The team, which includes CU-Boulder MacArthur fellow Margaret Murnane and her husband, physicist Henry Kapteyn, published their findings this week on the Web site of the Proceedings of the National Academy of Sciences. JILA is a joint institute of the National Institute of Standards and Technology and CU-Boulder.
Kapteyn explained that the new technique could someday lead to advances in pharmaceuticals, chemicals and other industries.
"This is an important step in the exploration of the molecular world," said Kapteyn. "If we can understand exactly what's going on in a chemical reaction, our chances of manipulating it in a desired way are greatly improved."
Molecules are generally viewed as the smallest particle of a chemical substance that still retains the chemical composition of the substance. Molecules are comprised of many atoms, which are the smallest particles that retain the characteristics of chemical elements. When molecules combine to form chemical compounds, their shape must change.
"Understanding how atoms move within a molecule to change that molecule's shape is therefore crucial in learning, for example, what makes chemical reactions efficient in the human body or in a chemical catalyst," Murnane said.
Previously, scientists could only gather data that inferred how atoms or molecules move during a chemical reaction. Visible lasers, X-rays or electrons were used to scatter atoms from a molecule. However, visible light cannot see individual atoms in molecules, and it is difficult to produce very short bursts of X-rays or electrons, according to Murnane.
The CU-Boulder team used the electric field from an intense laser pulse to pluck electrons away from a molecule and then slam them back into the same molecule.

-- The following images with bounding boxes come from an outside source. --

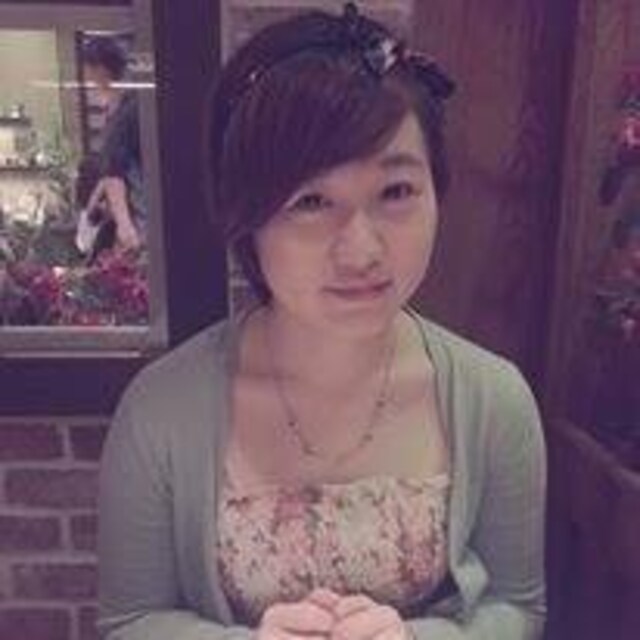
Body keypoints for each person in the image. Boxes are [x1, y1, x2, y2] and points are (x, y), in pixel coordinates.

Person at [98, 4, 546, 639]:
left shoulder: (494, 400)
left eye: (396, 192)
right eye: (310, 201)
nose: (361, 251)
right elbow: (130, 621)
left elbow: (517, 606)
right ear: (248, 217)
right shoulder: (161, 410)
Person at [81, 36, 144, 252]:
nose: (88, 78)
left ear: (100, 69)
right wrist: (98, 195)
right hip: (136, 207)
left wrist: (124, 225)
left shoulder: (126, 110)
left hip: (140, 214)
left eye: (88, 70)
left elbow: (114, 169)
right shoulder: (125, 104)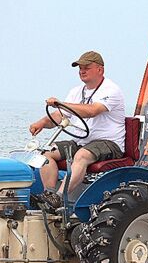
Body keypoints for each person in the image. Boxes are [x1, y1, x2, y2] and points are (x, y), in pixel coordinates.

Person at [29, 51, 125, 209]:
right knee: (46, 153)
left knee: (81, 156)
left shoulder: (111, 90)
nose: (82, 71)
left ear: (100, 70)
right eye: (80, 68)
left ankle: (59, 197)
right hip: (81, 141)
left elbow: (92, 110)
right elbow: (60, 114)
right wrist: (41, 123)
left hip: (109, 143)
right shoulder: (76, 91)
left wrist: (61, 104)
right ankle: (49, 195)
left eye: (86, 67)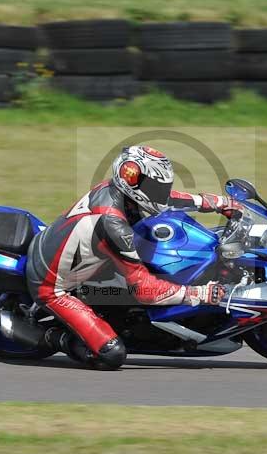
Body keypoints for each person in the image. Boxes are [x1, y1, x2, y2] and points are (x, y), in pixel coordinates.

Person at [26, 145, 243, 370]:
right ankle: (50, 336)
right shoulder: (113, 223)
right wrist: (198, 294)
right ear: (132, 181)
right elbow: (144, 290)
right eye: (156, 187)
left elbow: (168, 200)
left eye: (162, 186)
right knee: (111, 355)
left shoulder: (119, 191)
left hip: (84, 259)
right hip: (52, 286)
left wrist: (219, 203)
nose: (162, 192)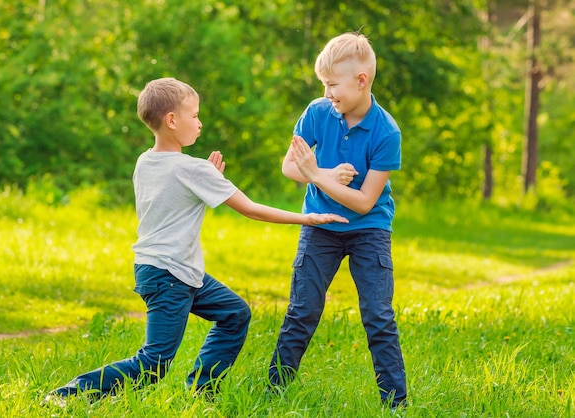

The highly energetic electrons scatter from the molecule and emit bright bursts of X-rays that are detected and measured.
"The brightness of the X-ray bursts is highly sensitive to the microscopic position of the atoms within a molecule," Murnane said. "This is because, although electrons are particles, they also have wave-like properties and their wavelength is comparable to distances between atoms in a molecule."
The new method shows great promise as a way of imaging energetic molecules undergoing ultrafast structural transformations, including the fundamental action of chemistry, the making and breaking of chemical bonds, according to the CU-Boulder team.
Kapteyn explained that scientists will need years of experimentation with this new technique to determine just how much can be learned about chemical reactions at the molecular level.
Funding for the research was provided by the U.S. Department of Energy and by the National Science Foundation.
Kapteyn and Murnane are known as world leaders in the field of experimental, ultrafast optical science. Their work on short light pulses from lasers has applications for optical technology, faster computer chips, micro-machining, biological imaging and other fields.
Researchers all over the world use the short pulse oscillator developed by Kapteyn. His honors include a National Science Foundation Young Investigator Award, the Adolph Lomb Medal of the Optical Society of America and a Sloan Research Fellowship.
Murnane was named a fellow of the American Academy of Arts and Sciences in 2006. She also is a member of the elite National Academy of Sciences and one of seven CU-Boulder faculty members to win a prestigious $500,000 MacArthur Fellowship, widely known as the "genius grant."